Cuma namazı Allah’ın emri değilmiş gibi, ilk yasaklananlardan birisi oldu. Oysa Cuma namazı yasaklandığında; vaka sayısı fazla değildi, ölüm de yoktu. İlk başta yasaklanan şey de Cuma namazı oldu. Diyanet bunun vebalini taşıyor. Türkiye'de bir tek camide 10-15 kişi ile temsilen cuma namazı kılınıyor.
Cuma Namazı Farz-ı Kifaye midir? Farz-ı Ayn mıdır?

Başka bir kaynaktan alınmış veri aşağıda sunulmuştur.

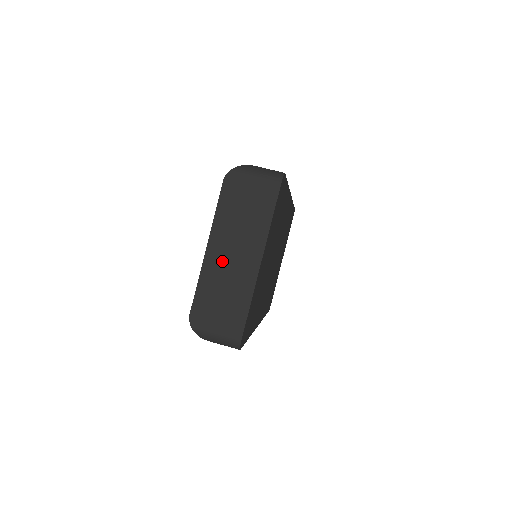
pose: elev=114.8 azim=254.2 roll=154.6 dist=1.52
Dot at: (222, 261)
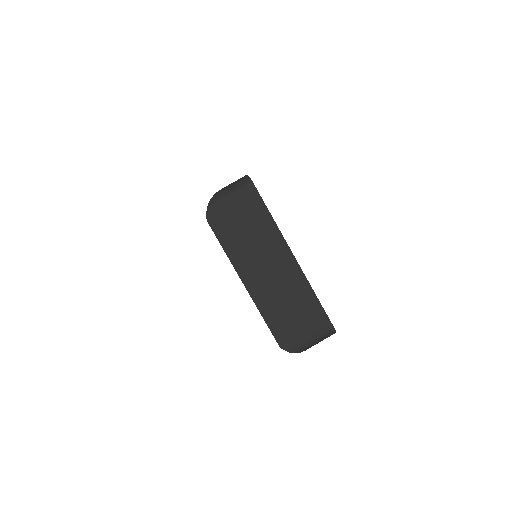
Dot at: (265, 283)
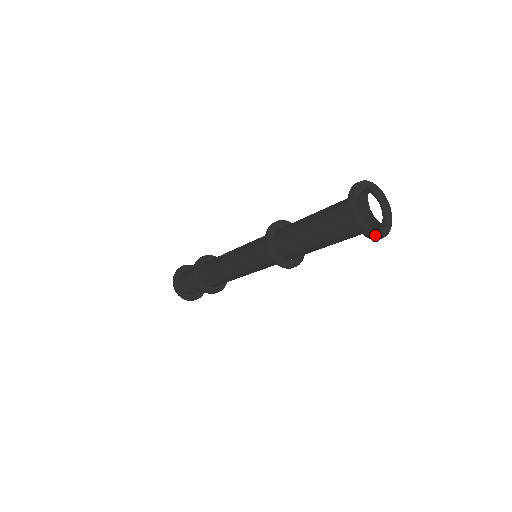
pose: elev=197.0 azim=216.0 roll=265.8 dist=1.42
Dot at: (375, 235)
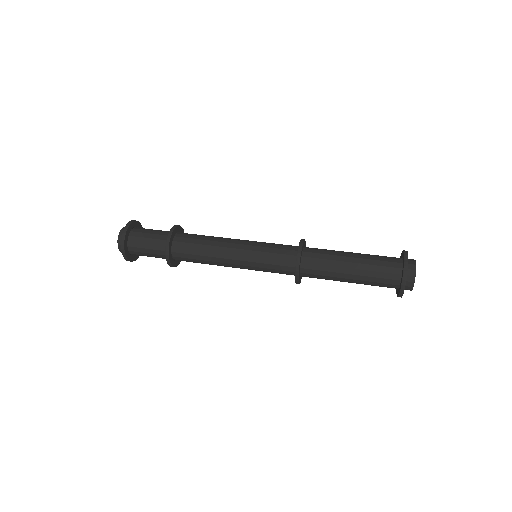
Dot at: occluded
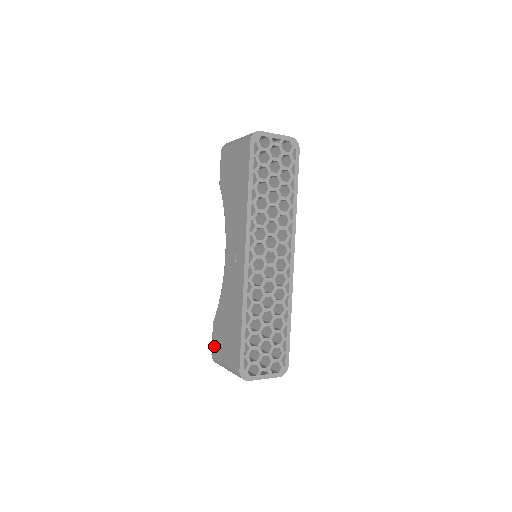
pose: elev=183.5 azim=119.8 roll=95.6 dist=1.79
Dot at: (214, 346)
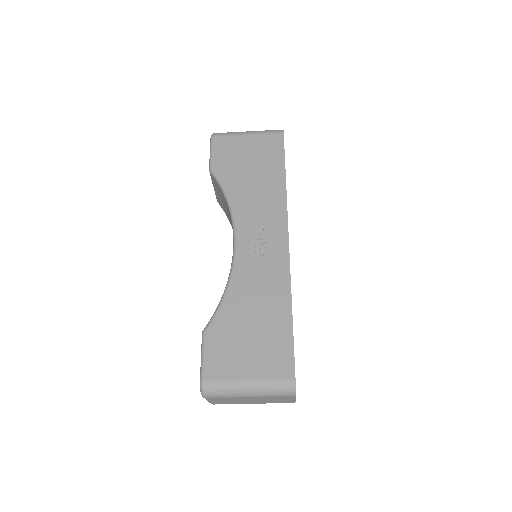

Bir camide 10-15 kişiyle Cuma namazı kılınması tüm Türkiye’yi temsil eder mi? Türkiye gibi bir ülkede 10 kişinin temsilen Cuma namazı kılması hangi şeriate ve hangi mezhebe göredir? Diyanet bunu tekrardan düşünmelidir. Diyanet yetkilileri bu dünyada değilse de Ahirette bunun hesabını verirler. Şu an birçok devlette tedbirler kaldırılmaya başlandı. Amerika’da, İran’da vs. tedbir alan Endonezya gibi devletler de Cuma namazı tüm camilerde sosyal mesafeye göre kılınıyor.

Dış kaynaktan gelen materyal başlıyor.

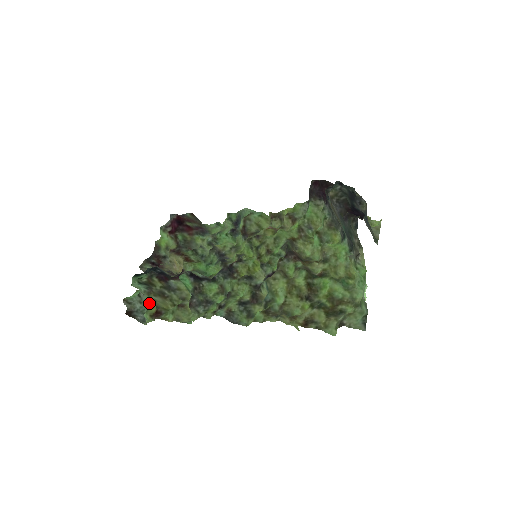
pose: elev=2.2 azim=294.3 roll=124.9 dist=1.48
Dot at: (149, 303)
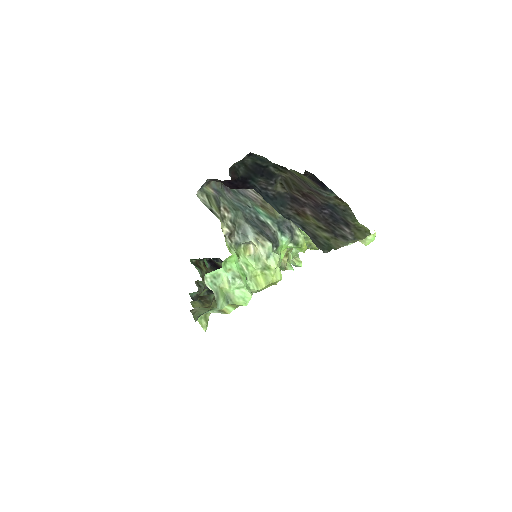
Dot at: occluded
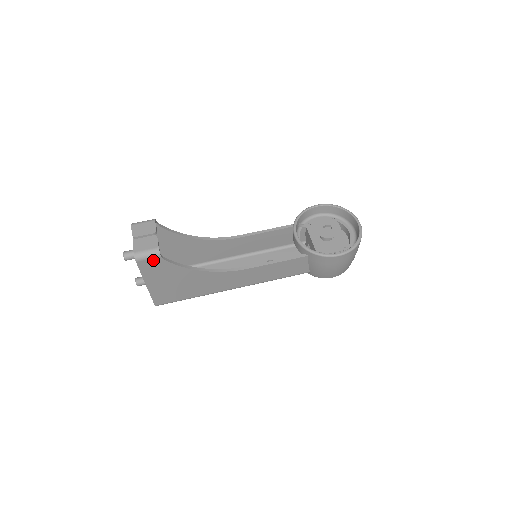
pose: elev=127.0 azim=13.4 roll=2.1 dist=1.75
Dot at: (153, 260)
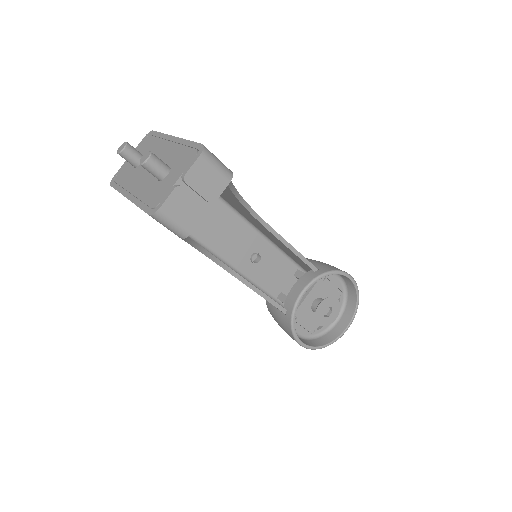
Dot at: (169, 229)
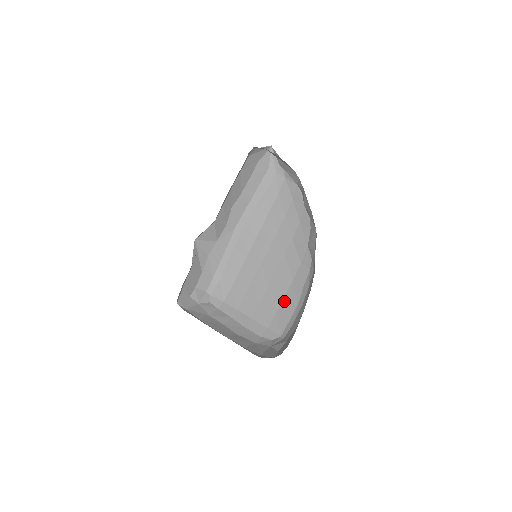
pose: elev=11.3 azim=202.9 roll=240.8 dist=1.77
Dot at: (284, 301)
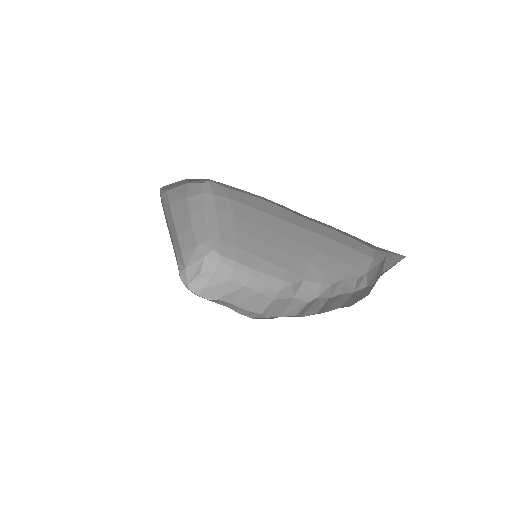
Dot at: (249, 254)
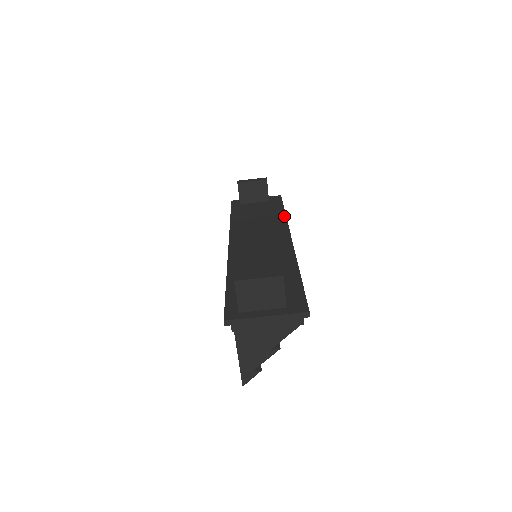
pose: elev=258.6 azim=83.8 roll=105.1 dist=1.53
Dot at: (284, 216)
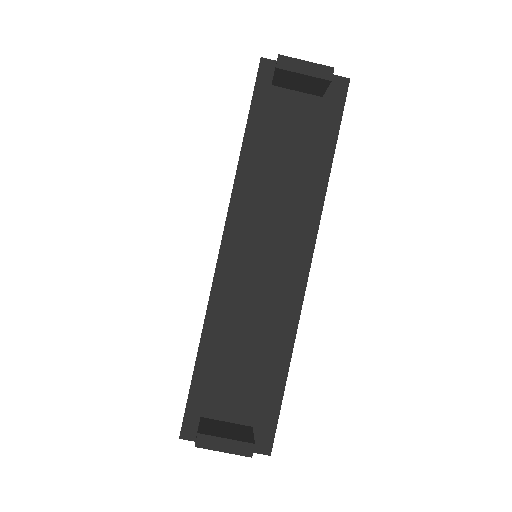
Dot at: (325, 181)
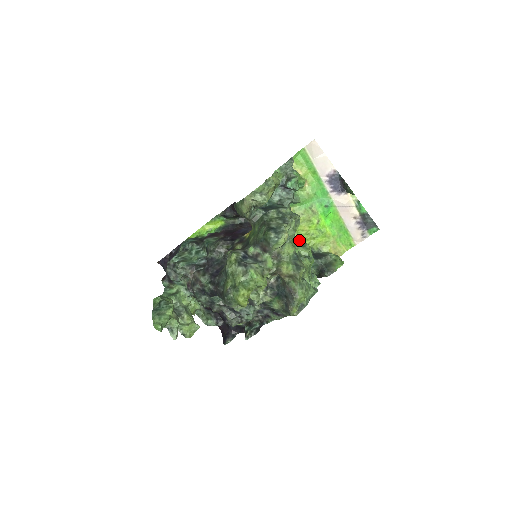
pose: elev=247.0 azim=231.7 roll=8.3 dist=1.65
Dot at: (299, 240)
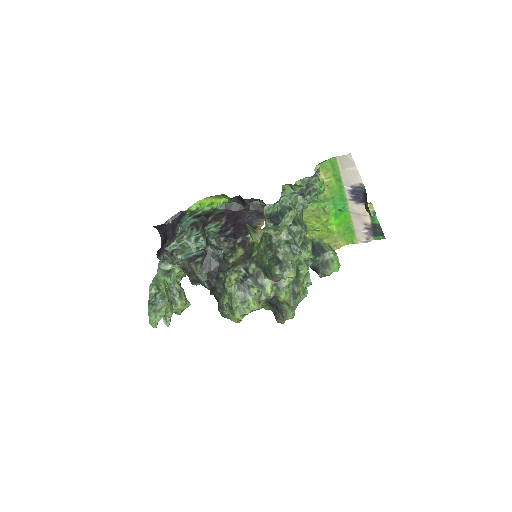
Dot at: occluded
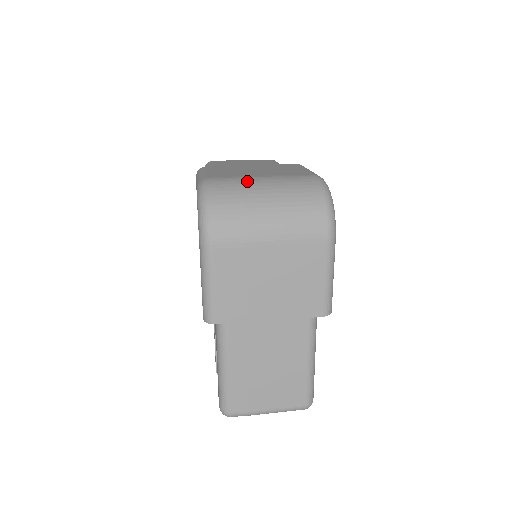
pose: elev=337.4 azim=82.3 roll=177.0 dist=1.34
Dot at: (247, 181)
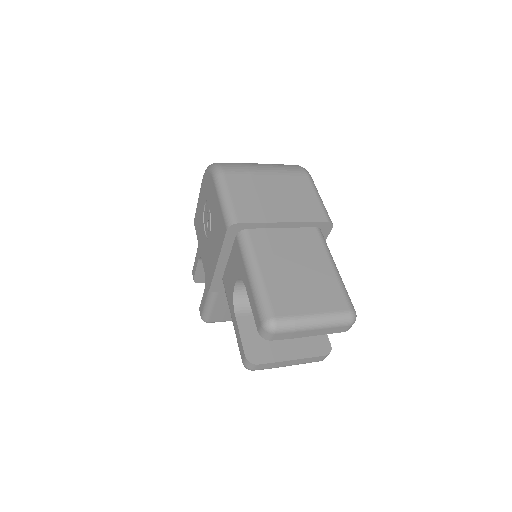
Dot at: occluded
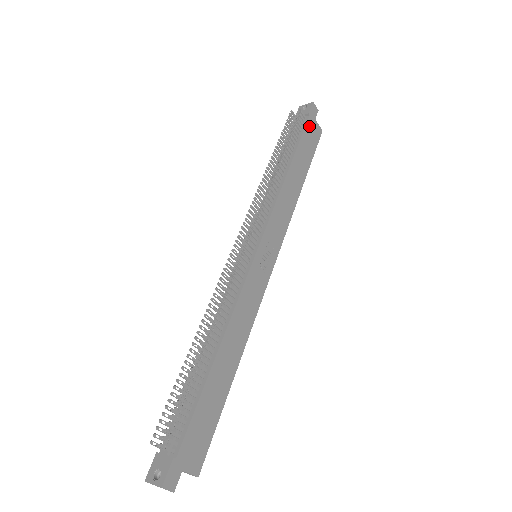
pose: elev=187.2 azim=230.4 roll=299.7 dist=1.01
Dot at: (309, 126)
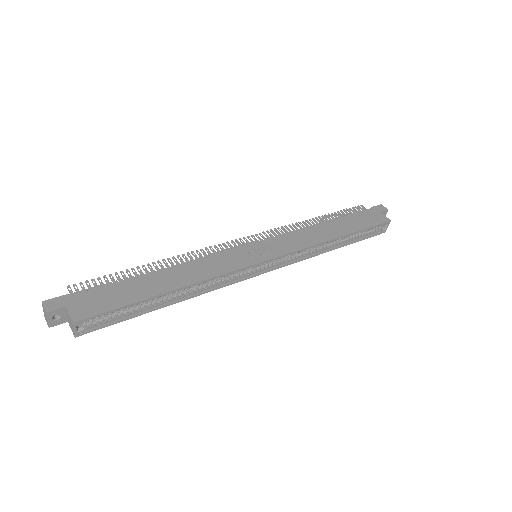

Türkiye’de de tedbirler alınır, tokalaşma yasaklanır, camiden çıkana kadar kurallara uyulur, 10 dakikada camide Cuma namazı kılınır. İnsanlar gerisini evinde kılar. Mesela Adana’yı ele alırsak; Türkiye’nin en büyük camilerinden birisi olan Adana Merkez Camii 30 bin kişiliktir. İnternette, televizyonda gördüğüm kadarıyla dezenfekte eden kabinler var, o kabinlerden geçenlere üzerlerindeki mikropları öldürecek bir şeyler püskürtülüyor ve insanlar dezenfekte oluyor. Bu zamanda teknoloji bu kadar ilerlemiş, imkanlar genişlemişken, Diyanet; bu teknoloji ve imkanlara başvurmadan ‘mahalle baskısıyla, İslam düşmanları bunu kullanır ve Diyanet’e laf eder’ düşüncesiyle alelacele Cuma namazını yasakladı.

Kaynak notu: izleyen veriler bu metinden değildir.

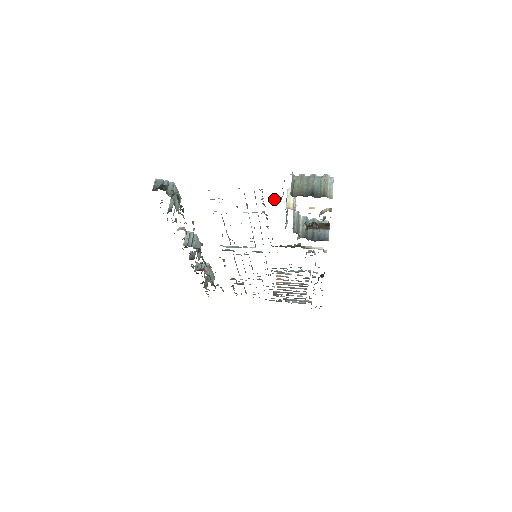
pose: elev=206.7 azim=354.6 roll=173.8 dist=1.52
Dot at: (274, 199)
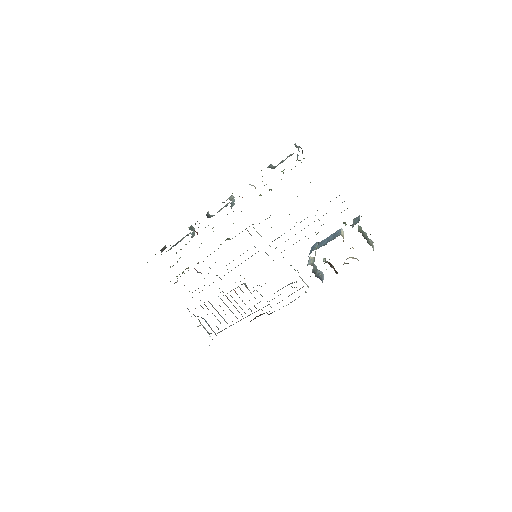
Dot at: (345, 223)
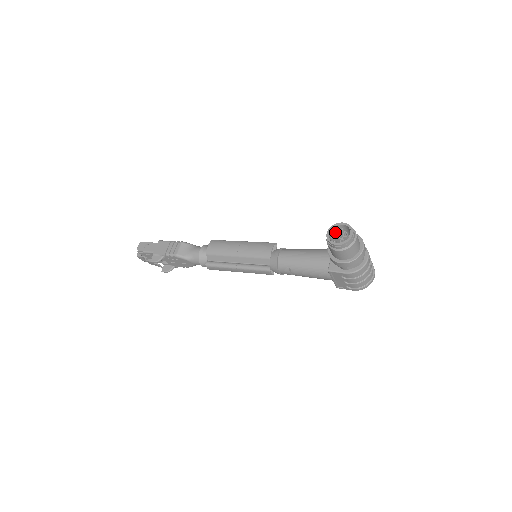
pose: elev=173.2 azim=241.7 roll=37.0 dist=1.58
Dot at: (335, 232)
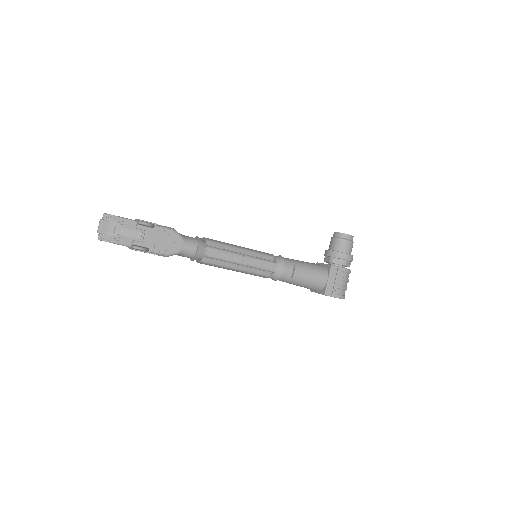
Dot at: occluded
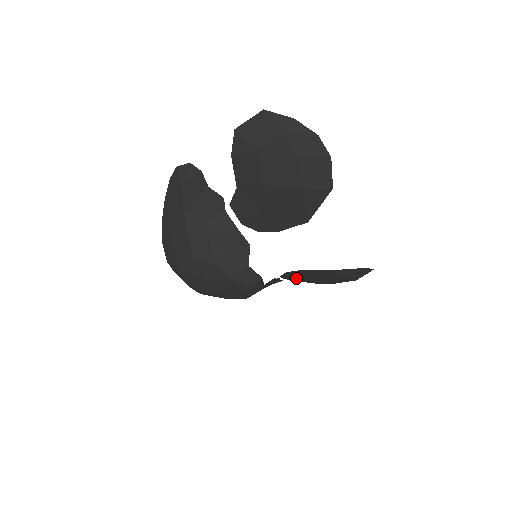
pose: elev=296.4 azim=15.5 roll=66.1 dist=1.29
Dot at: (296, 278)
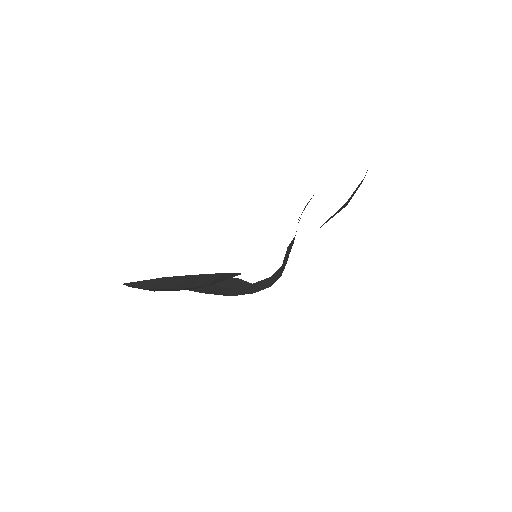
Dot at: occluded
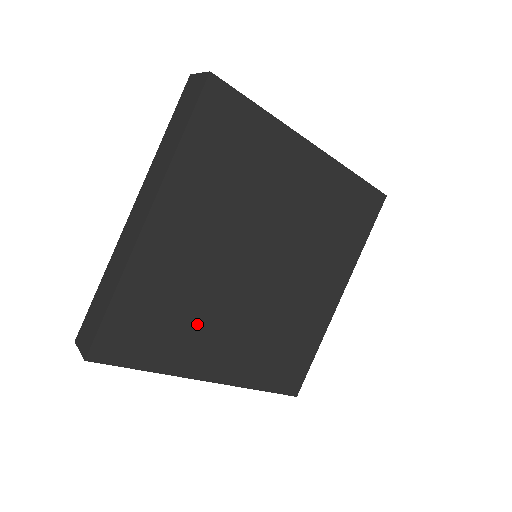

‘Nasıl olsa Müslümanlar ses etmez, cemaatler konuşmaz. Nasıl olsa hükümetimiz yaptı, diyanet yaptı, der ve susarlar. Ama diğerleri susmaz, bize saldırırlar’ diye düşündüler. Halbuki önlem almak mümkünse, önlem alınarak kılmak farzdır. Önlem alındığı halde bulaşacak bir durum var ise, o zaman namaz iptal edilebilir. Aksi halde önlem alınarak kılınmalıdır. Bu Allah’ın emridir. Emir terkedilemez. İnsanlar büyük şehirlerde dolmuşla bir yerden bir yere gidiyorlar, gidiş dönüş 1 er saatten 2 saat sürüyor. Devlet buna izin veriyor ama tedbir alınarak kılınacak olan 10 dakikalık Cuma namazına mı izin vermiyor? Diyanet; Anıtkabir’e giden ve sosyal mesafeyi korumayan binlerce insanı görsün, belki o zaman susanlar, anlar.Bu ülkede Anıtkabir’e gitmeyi önemli görenler, bastırdı ve Anıtkabir’e gittiler. Ama Cuma namazı kılanlar, Cuma’ya gitmeyi bu kadar önemsemedikleri için Cuma namazı yasaklandı!